■ **PROBLEM TO SOLVE**
Rewrite the entries below, swapping "common name" for "vernacular name" wherever it occurs and changing nothing else.

■ **DATA TO PROCESS**
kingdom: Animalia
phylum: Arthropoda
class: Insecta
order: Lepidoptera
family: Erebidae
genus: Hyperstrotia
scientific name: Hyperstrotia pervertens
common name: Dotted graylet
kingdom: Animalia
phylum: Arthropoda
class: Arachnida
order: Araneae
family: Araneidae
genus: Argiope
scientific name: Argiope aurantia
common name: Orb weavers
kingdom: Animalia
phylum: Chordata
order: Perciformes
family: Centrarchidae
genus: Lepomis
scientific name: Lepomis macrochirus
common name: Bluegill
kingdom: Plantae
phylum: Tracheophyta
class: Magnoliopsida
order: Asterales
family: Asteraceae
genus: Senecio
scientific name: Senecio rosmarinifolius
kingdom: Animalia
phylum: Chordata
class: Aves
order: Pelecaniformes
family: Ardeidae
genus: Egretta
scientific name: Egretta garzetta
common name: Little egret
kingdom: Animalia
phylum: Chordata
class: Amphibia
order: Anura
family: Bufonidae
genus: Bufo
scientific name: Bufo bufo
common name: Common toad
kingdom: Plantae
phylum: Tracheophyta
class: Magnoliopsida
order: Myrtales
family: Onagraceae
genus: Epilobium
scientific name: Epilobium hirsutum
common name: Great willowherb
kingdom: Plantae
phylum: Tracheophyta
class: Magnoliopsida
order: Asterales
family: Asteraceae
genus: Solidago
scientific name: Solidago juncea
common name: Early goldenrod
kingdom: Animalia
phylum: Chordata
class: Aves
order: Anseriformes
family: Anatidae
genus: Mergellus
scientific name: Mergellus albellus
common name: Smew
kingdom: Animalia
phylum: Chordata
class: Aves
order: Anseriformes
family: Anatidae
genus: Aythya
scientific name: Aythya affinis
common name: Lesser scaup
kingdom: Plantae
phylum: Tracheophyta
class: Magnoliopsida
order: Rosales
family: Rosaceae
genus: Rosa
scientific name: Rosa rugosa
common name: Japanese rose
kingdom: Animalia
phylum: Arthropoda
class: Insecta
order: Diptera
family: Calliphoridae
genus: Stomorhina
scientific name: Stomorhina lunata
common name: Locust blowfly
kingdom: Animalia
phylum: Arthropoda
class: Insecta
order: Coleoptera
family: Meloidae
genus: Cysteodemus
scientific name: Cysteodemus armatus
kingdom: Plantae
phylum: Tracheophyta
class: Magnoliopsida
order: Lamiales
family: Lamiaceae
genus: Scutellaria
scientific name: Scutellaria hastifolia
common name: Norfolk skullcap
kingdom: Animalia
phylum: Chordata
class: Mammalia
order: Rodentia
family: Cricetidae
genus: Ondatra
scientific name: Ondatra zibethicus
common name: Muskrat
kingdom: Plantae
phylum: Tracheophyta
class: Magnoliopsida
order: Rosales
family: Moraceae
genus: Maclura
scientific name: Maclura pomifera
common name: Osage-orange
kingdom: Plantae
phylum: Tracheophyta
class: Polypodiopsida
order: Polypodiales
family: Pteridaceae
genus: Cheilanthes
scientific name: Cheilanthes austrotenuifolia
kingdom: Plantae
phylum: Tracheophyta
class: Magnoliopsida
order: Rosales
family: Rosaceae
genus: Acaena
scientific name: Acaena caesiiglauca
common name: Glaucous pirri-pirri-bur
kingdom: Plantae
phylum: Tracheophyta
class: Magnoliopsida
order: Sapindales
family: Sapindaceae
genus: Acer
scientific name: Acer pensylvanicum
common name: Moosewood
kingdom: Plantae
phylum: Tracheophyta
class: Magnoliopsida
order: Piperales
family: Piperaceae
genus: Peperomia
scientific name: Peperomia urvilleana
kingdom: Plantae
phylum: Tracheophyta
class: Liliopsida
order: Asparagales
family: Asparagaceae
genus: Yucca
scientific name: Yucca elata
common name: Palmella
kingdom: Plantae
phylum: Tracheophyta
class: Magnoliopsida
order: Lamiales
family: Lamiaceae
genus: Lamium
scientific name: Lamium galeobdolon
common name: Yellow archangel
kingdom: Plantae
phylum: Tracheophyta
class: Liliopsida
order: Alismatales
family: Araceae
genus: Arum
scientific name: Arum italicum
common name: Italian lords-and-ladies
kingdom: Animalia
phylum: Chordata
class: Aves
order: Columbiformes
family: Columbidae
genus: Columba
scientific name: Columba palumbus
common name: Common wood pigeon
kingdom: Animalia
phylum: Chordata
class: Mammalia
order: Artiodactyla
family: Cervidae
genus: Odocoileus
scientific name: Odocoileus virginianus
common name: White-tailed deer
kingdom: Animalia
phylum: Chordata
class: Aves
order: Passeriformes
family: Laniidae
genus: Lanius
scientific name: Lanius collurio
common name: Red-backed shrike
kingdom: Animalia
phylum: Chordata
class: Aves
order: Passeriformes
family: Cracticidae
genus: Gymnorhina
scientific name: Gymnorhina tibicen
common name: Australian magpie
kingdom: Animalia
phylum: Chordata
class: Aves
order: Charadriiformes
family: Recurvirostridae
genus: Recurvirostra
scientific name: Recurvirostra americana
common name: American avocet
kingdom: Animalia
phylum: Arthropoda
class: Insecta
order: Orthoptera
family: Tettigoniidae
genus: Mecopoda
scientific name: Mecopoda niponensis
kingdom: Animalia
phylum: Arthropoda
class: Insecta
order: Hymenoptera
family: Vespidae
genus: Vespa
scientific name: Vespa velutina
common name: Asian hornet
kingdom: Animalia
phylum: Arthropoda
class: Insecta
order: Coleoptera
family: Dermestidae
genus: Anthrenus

■ **EXPECTED ANSWER**
kingdom: Animalia
phylum: Arthropoda
class: Insecta
order: Lepidoptera
family: Erebidae
genus: Hyperstrotia
scientific name: Hyperstrotia pervertens
vernacular name: Dotted graylet
kingdom: Animalia
phylum: Arthropoda
class: Arachnida
order: Araneae
family: Araneidae
genus: Argiope
scientific name: Argiope aurantia
vernacular name: Orb weavers
kingdom: Animalia
phylum: Chordata
order: Perciformes
family: Centrarchidae
genus: Lepomis
scientific name: Lepomis macrochirus
vernacular name: Bluegill
kingdom: Plantae
phylum: Tracheophyta
class: Magnoliopsida
order: Asterales
family: Asteraceae
genus: Senecio
scientific name: Senecio rosmarinifolius
kingdom: Animalia
phylum: Chordata
class: Aves
order: Pelecaniformes
family: Ardeidae
genus: Egretta
scientific name: Egretta garzetta
vernacular name: Little egret
kingdom: Animalia
phylum: Chordata
class: Amphibia
order: Anura
family: Bufonidae
genus: Bufo
scientific name: Bufo bufo
vernacular name: Common toad
kingdom: Plantae
phylum: Tracheophyta
class: Magnoliopsida
order: Myrtales
family: Onagraceae
genus: Epilobium
scientific name: Epilobium hirsutum
vernacular name: Great willowherb
kingdom: Plantae
phylum: Tracheophyta
class: Magnoliopsida
order: Asterales
family: Asteraceae
genus: Solidago
scientific name: Solidago juncea
vernacular name: Early goldenrod
kingdom: Animalia
phylum: Chordata
class: Aves
order: Anseriformes
family: Anatidae
genus: Mergellus
scientific name: Mergellus albellus
vernacular name: Smew
kingdom: Animalia
phylum: Chordata
class: Aves
order: Anseriformes
family: Anatidae
genus: Aythya
scientific name: Aythya affinis
vernacular name: Lesser scaup
kingdom: Plantae
phylum: Tracheophyta
class: Magnoliopsida
order: Rosales
family: Rosaceae
genus: Rosa
scientific name: Rosa rugosa
vernacular name: Japanese rose
kingdom: Animalia
phylum: Arthropoda
class: Insecta
order: Diptera
family: Calliphoridae
genus: Stomorhina
scientific name: Stomorhina lunata
vernacular name: Locust blowfly
kingdom: Animalia
phylum: Arthropoda
class: Insecta
order: Coleoptera
family: Meloidae
genus: Cysteodemus
scientific name: Cysteodemus armatus
kingdom: Plantae
phylum: Tracheophyta
class: Magnoliopsida
order: Lamiales
family: Lamiaceae
genus: Scutellaria
scientific name: Scutellaria hastifolia
vernacular name: Norfolk skullcap
kingdom: Animalia
phylum: Chordata
class: Mammalia
order: Rodentia
family: Cricetidae
genus: Ondatra
scientific name: Ondatra zibethicus
vernacular name: Muskrat
kingdom: Plantae
phylum: Tracheophyta
class: Magnoliopsida
order: Rosales
family: Moraceae
genus: Maclura
scientific name: Maclura pomifera
vernacular name: Osage-orange
kingdom: Plantae
phylum: Tracheophyta
class: Polypodiopsida
order: Polypodiales
family: Pteridaceae
genus: Cheilanthes
scientific name: Cheilanthes austrotenuifolia
kingdom: Plantae
phylum: Tracheophyta
class: Magnoliopsida
order: Rosales
family: Rosaceae
genus: Acaena
scientific name: Acaena caesiiglauca
vernacular name: Glaucous pirri-pirri-bur
kingdom: Plantae
phylum: Tracheophyta
class: Magnoliopsida
order: Sapindales
family: Sapindaceae
genus: Acer
scientific name: Acer pensylvanicum
vernacular name: Moosewood
kingdom: Plantae
phylum: Tracheophyta
class: Magnoliopsida
order: Piperales
family: Piperaceae
genus: Peperomia
scientific name: Peperomia urvilleana
kingdom: Plantae
phylum: Tracheophyta
class: Liliopsida
order: Asparagales
family: Asparagaceae
genus: Yucca
scientific name: Yucca elata
vernacular name: Palmella
kingdom: Plantae
phylum: Tracheophyta
class: Magnoliopsida
order: Lamiales
family: Lamiaceae
genus: Lamium
scientific name: Lamium galeobdolon
vernacular name: Yellow archangel
kingdom: Plantae
phylum: Tracheophyta
class: Liliopsida
order: Alismatales
family: Araceae
genus: Arum
scientific name: Arum italicum
vernacular name: Italian lords-and-ladies
kingdom: Animalia
phylum: Chordata
class: Aves
order: Columbiformes
family: Columbidae
genus: Columba
scientific name: Columba palumbus
vernacular name: Common wood pigeon
kingdom: Animalia
phylum: Chordata
class: Mammalia
order: Artiodactyla
family: Cervidae
genus: Odocoileus
scientific name: Odocoileus virginianus
vernacular name: White-tailed deer
kingdom: Animalia
phylum: Chordata
class: Aves
order: Passeriformes
family: Laniidae
genus: Lanius
scientific name: Lanius collurio
vernacular name: Red-backed shrike
kingdom: Animalia
phylum: Chordata
class: Aves
order: Passeriformes
family: Cracticidae
genus: Gymnorhina
scientific name: Gymnorhina tibicen
vernacular name: Australian magpie
kingdom: Animalia
phylum: Chordata
class: Aves
order: Charadriiformes
family: Recurvirostridae
genus: Recurvirostra
scientific name: Recurvirostra americana
vernacular name: American avocet
kingdom: Animalia
phylum: Arthropoda
class: Insecta
order: Orthoptera
family: Tettigoniidae
genus: Mecopoda
scientific name: Mecopoda niponensis
kingdom: Animalia
phylum: Arthropoda
class: Insecta
order: Hymenoptera
family: Vespidae
genus: Vespa
scientific name: Vespa velutina
vernacular name: Asian hornet
kingdom: Animalia
phylum: Arthropoda
class: Insecta
order: Coleoptera
family: Dermestidae
genus: Anthrenus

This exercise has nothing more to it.